Falling in love with you was never the plan. We were friends that met at the perfect time, when the universe knew we needed each other. I can still remember the day we met and how I knew from that first moment that you were going to be someone special in my life. Your smile was infectious, and you commanded the presence of everyone in the room. When I think about that day, I never could have imagined how my heart would open to you. I never could have imagined how easy it would feel to be around you. That’s what love is supposed to feel like, though, isn’t it? It shouldn’t be a game, it should be two people who make each other feel deeply seen. That’s what you do for me; you make me feel seen so deeply that I could never go back.
When I’m around you, I sink into comfort like it’s my favorite reading chair. It feels easy and natural to be there, almost like it was meant for us all along. We are not an “us”, though. I have thought of all the ways I could tell you how I feel, but it always comes back to the thought that I could lose what little bit of you I currently have. It’s selfish and self-destructive, but when you have this type of connection, you hold on to it. Some would call this love unrequited, but it will never be the case because I’ll never tell you.

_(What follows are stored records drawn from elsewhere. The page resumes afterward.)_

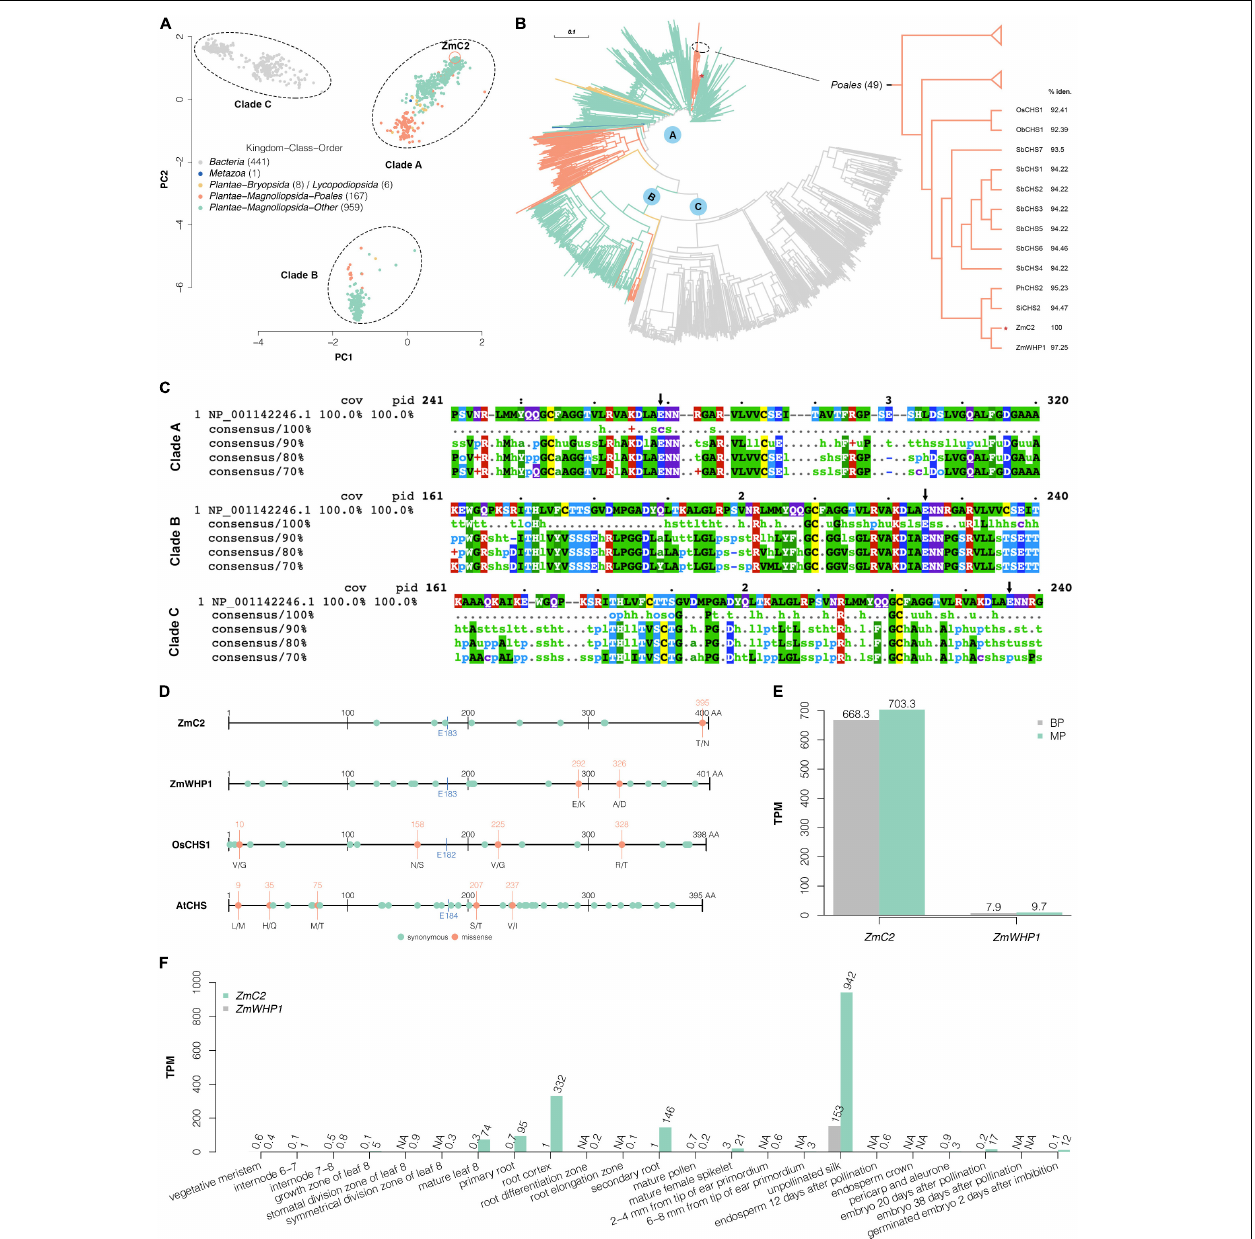
FIGURE 5 | Conservation analysis of ZmC2 and E183 site. (A) Principal component analysis after multiple alignment of ZmC2 and its 1581 homologs. The dots are colored based on Kingdom-Class-Order of these proteins’ species. (B) Phylogenetic tree of ZmC2 and its homologs. The branch colors are consistent with dot colors in (A) . The right panel is a pruned view of 49 proteins belonging to Poales (class) containing ZmC2. OsCHS1, chalcone synthase 1 ( Oryza sativa Japonica Group ) (NCBI accession: XP_015618054.1); ObCHS1, PREDICTED: chalcone synthase 1 ( Oryza brachyantha ) (NCBI accession: XP_006662967.1); SbCHS1-7, chalcone synthase 1-7 ( Sorghum bicolor ) (NCBI accession: XP_002450874.1, XP_002450871.1, XP_002450875.1, XP_002450870.1, XP_002449616.1, XP_002450877.1, and XP_002450876.1); PhCHS2, chalcone synthase C2 ( Panicum hallii ) (NCBI accession: XP_025827694.1); SiCHS2, chalcone synthase C2 ( Setaria italica ) (NCBI accession: XP_004979391.1); ZmWHP1, chalcone synthase WHP1 ( Zea mays ) (NCBI accession: NP_001149022.1). % iden. means the percentage of identity of the protein and ZmC2. (C) Mview for multiple alignment of ZmC2 (NCBI accession: NP_001142246.1) and its homologs within each clade. The black arrow labels the corresponding site for ZmC2-E183. (D) Within species’ variations for ZmC2 (Ensembl-Plants accession: Zm00001d052673_T001), ZmWHP1 (Ensembl-Plants accession: Zm00001d007403_T001), OsCHS1 (Ensembl-Plants accession: Os11t0530600-01), and AtCHS (Ensembl-Plants accession: AT5G13930.1). This variation data sets consists of multiple varieties or cultivars and are available at Ensembl-Plants (http://plants.ensembl.org/index.html). The blue line and text labels the corresponding site for ZmC2-E183. (E) RNA-seq results of ZmC2 and ZmWHP1 in the first sheath of B73-type F2 progeny (BP) and mutant-type F2 progeny (MP). (F) Expression pattern of ZmC2 and ZmWHP1 in 23 maize tissues (Walley et al., 2016). The expression information is achieved from Expression Atlas (https://www.ebi.ac.uk/gxa/home; Papatheodorou et al., 2020). NA means data not available.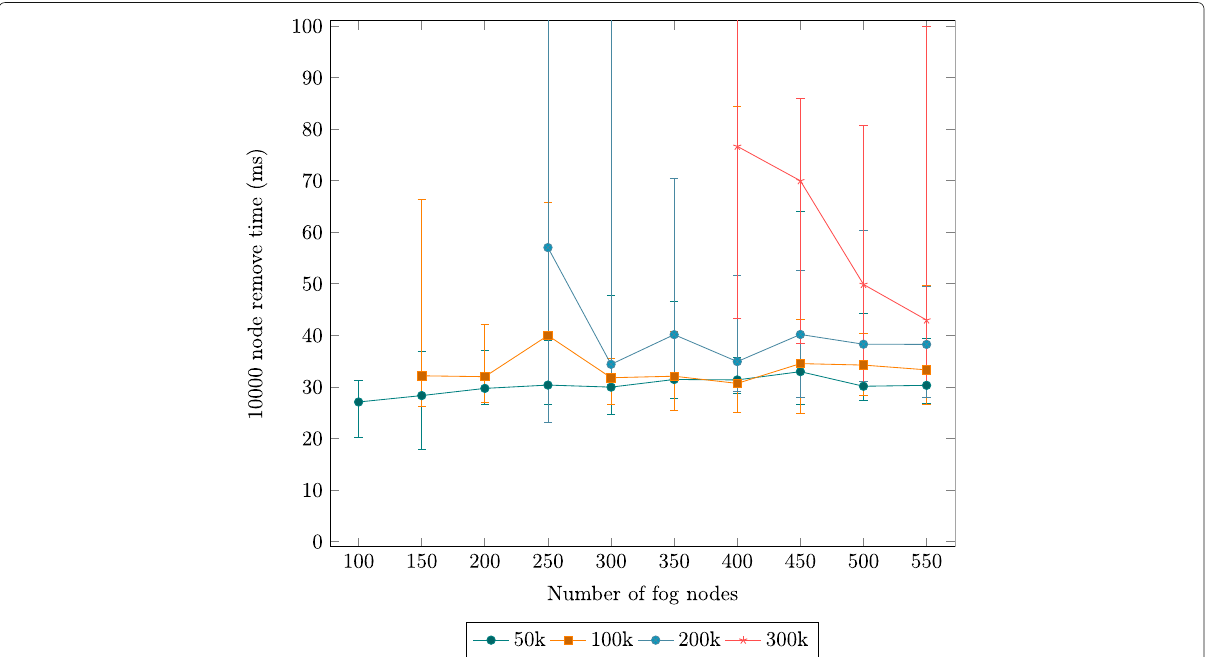
Fig. 6 Time required to move 10000 edge nodes to another fog node in service topologies of varying sizes. Legend numbers represent thousands of edge nodes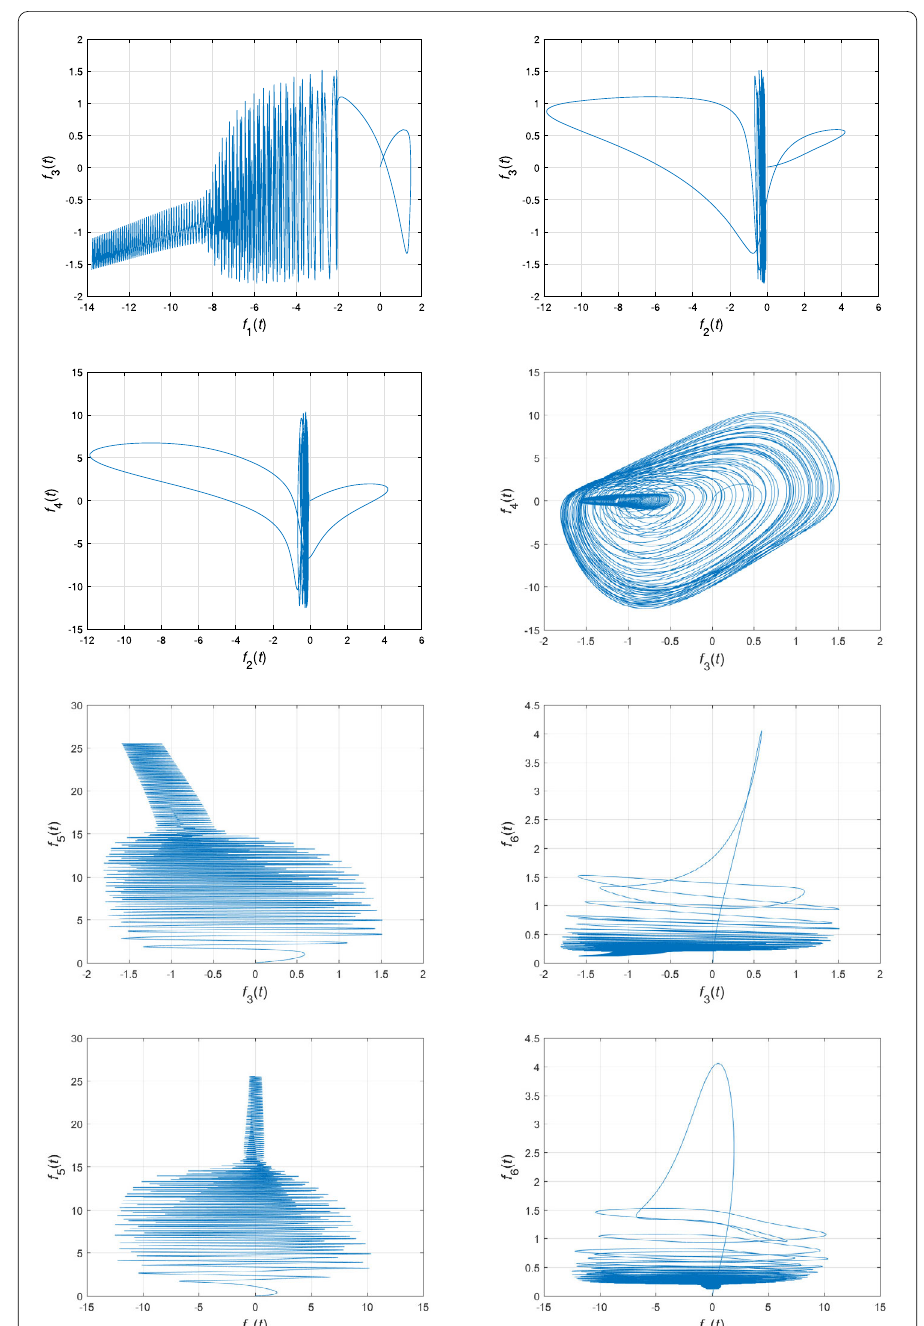
Figure 3 Two-dimensional phase planes of the fractional cardiac conduction model (10) for q i =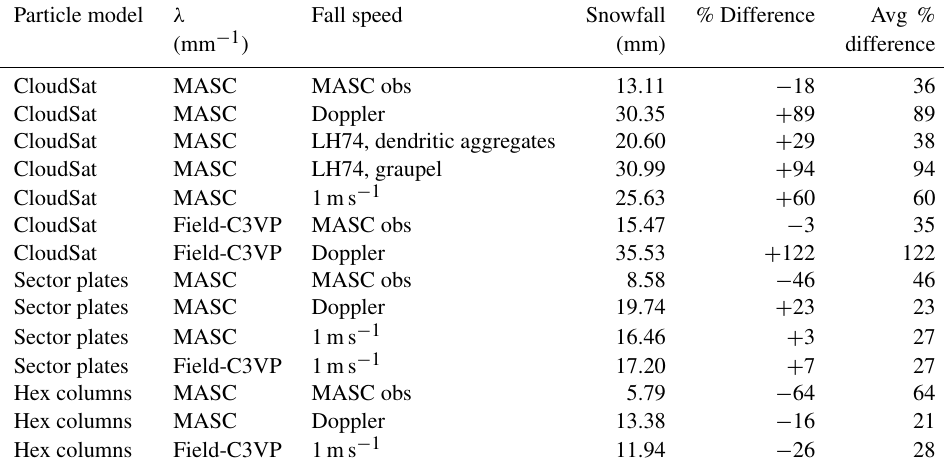
Table 4. Total retrieved snowfall amounts over five Barrow snow events for designated retrieval assumption combinations. Nearby NWS observations suggested 16mm (0.63 inches) of snowfall liquid equivalent. The MASC-derived PSD slope parameters used for these events are listed in Table 1. The “% Difference” value refers to the difference between the NWS and retrieved accumulations over the five snow events. The “Avg % difference” value refers to the average difference for the individual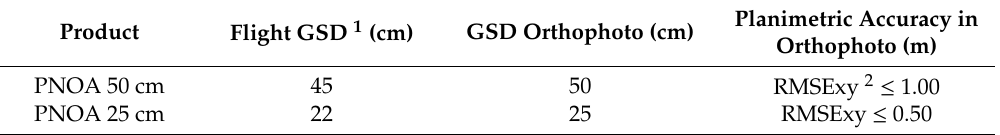
Table 1. Main characteristics of data derived from the National Plan for Aerial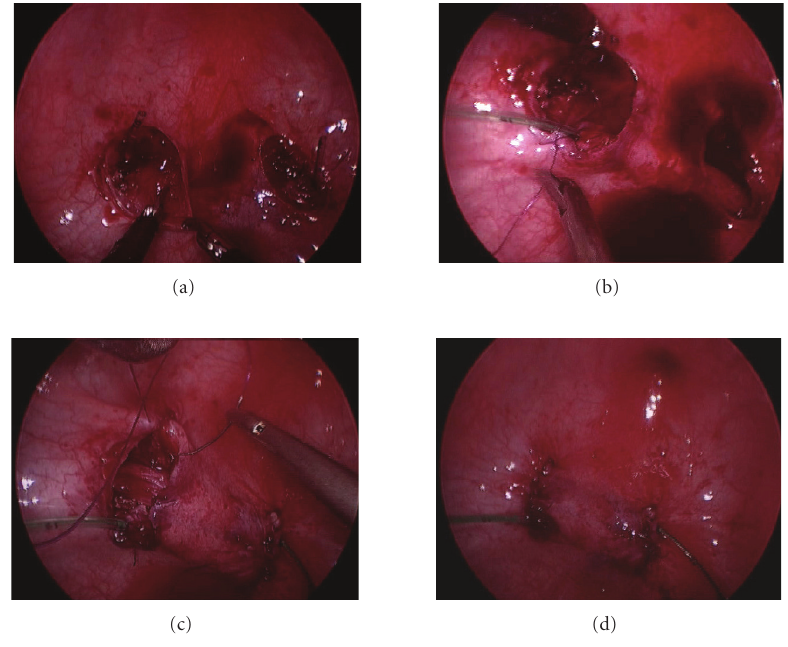
Figure 5: (a) Creation of the submucosal tunnels started by gently lifting up on mucosa and sharp dissection of the appropriate plane. (b) The right ureter has been passed through the tunnel and sutured to the original hiatus on the contralateral side. (c) Both ureters have been transposed and sutured in place. The left mucosal opening is then closed with absorbable suture. (d) Completed repair prior to removing feeding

Maybe someday I’ll look back and laugh, having moved on. Perhaps years from now, I will tell you about the time I spent loving you from afar. Today will not be that day, though. Instead, I will be grateful for what loving you has done for me. Loving you has shown me what I can truly have in a partner. While my heart misses you often, I will take our inside jokes and knowing glances across a crowded room. I will tell you how much I adore you and what your friendship means to me. I will hold on to this love that I can’t imagine ever feeling with another.
Thank you for this love. Thank you for all the things you do that piss me off, make me laugh, make me proud of you, and most of all, make me so happy for that sunny summer day that I got to see your smile for the first time. I’m writing down these words so I never forget these feelings. While I yearn to move on and let you go, I never want to forget this. I never want to forget the moment I woke up to what love could really be like. Loving you has been a gift that I will always cherish, even if it’s a gift that you’ll never get to open.